O Futuro do projecto
O LPF é caracterizado por um grande dinamismo que, em boa parte, resulta das numerosas parcerias estabelecidas com grupos/organizações da sociedade, pelo que o futuro do projecto passa por investir na sua multiplicação:
“Gostaríamos de estabelecer novas parcerias que ajudassem na implementação do projecto e contribuíssem para uma colonização da paisagem”, explica Miguel Ferreira. “É importante que haja, cada vez mais, uma vivência da paisagem pelas pessoas, incluindo turistas, de forma a que essas actividades contribuam para a valorização e conservação da paisagem - o Ecoturismo é uma das prioridades”.
Por outro lado, no que diz respeito a novos projectos, Miguel Ferreira afirma que seria desejável “ expandir a intervenção a outros terrenos da Bacia Hidrográfica da Lagoa das Furnas através dos próprios proprietários dos terrenos, para que a Lagoa possa, efectivamente, apresentar resultados de melhoria da qualidade da água em pouco tempo”.

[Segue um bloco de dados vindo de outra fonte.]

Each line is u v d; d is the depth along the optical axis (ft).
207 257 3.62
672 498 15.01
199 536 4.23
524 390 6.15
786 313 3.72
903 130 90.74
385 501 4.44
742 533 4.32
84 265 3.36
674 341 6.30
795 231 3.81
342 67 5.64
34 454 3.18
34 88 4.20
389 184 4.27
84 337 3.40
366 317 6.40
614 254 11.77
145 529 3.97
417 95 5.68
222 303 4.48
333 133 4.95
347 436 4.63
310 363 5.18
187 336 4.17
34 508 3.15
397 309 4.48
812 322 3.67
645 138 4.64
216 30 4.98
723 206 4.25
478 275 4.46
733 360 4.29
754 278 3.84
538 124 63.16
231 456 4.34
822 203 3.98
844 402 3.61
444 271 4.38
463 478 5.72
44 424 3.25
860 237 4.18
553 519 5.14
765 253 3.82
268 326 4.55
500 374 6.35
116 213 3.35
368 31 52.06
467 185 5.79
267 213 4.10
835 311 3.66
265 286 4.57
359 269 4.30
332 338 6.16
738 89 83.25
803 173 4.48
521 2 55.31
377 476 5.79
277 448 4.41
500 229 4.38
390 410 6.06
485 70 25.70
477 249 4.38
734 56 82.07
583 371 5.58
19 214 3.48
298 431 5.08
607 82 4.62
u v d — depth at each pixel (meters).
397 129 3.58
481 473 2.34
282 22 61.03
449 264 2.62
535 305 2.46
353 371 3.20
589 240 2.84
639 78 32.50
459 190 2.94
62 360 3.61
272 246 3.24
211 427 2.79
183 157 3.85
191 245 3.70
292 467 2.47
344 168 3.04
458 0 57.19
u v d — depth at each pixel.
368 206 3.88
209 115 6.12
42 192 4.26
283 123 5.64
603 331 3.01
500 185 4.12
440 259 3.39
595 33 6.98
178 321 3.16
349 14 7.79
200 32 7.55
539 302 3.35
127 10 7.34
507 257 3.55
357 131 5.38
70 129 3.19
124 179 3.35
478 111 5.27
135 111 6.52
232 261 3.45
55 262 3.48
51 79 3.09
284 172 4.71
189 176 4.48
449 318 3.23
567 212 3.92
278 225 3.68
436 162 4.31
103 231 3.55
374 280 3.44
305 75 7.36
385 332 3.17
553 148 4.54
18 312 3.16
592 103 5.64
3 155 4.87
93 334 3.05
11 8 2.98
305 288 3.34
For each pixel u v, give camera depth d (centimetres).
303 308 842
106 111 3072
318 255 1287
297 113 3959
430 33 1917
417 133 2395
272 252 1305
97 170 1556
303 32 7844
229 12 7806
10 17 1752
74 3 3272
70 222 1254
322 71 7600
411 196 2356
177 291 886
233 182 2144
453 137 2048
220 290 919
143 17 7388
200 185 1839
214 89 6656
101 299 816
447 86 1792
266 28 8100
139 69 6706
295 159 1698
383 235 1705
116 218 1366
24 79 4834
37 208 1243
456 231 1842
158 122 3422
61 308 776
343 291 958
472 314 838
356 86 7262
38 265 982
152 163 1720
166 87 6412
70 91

Outra ambição da equipa do LPF é a instalação de “um pequeno Centro de Recuperação/santuário de Animais Selvagens das Furnas, para poder reabilitar alguns dos animais, principalmente as aves de rapina (…) que têm sido alvo de um projecto elaborado por duas estagiárias universitárias”, explica o Gestor do LPF.
Planos futuros adicionais envolvem ainda a elaboração de “folhetos interpretativos para os trilhos, de forma a que quem nos visita fique com uma boa compreensão da paisagem”, refere Miguel Ferreira. “Estes folhetos interpretativos em papel ou formato digital poderiam financiar a manutenção dos próprios trilhos, e [permitir] abrir novos trilhos [já que] pretendemos criar uma verdadeira rede de trilhos multiusos com equipamentos de apoio”.
E o responsável do LPF conclui “Os planos e intenções são muitos e a níveis muito diferentes, pois este é um projecto vivo”.
NOTA: Os resultados alcançados pelo LPF já lhe valeram a atribuição do Prémio Nacional de Paisagem 2012 e a consequente nomeação para a 3ª Edição do Prémio de Paisagem do Conselho da Europa. Apesar de não ter recebido a distinção internacional, o comité responsável pela selecção reconheceu “grande valor” ao projecto, que foi convidado a participar na 14ª reunião do Concelho da Europa com o Workshop sobre a Implementação da Convenção Europeia da Paisagem.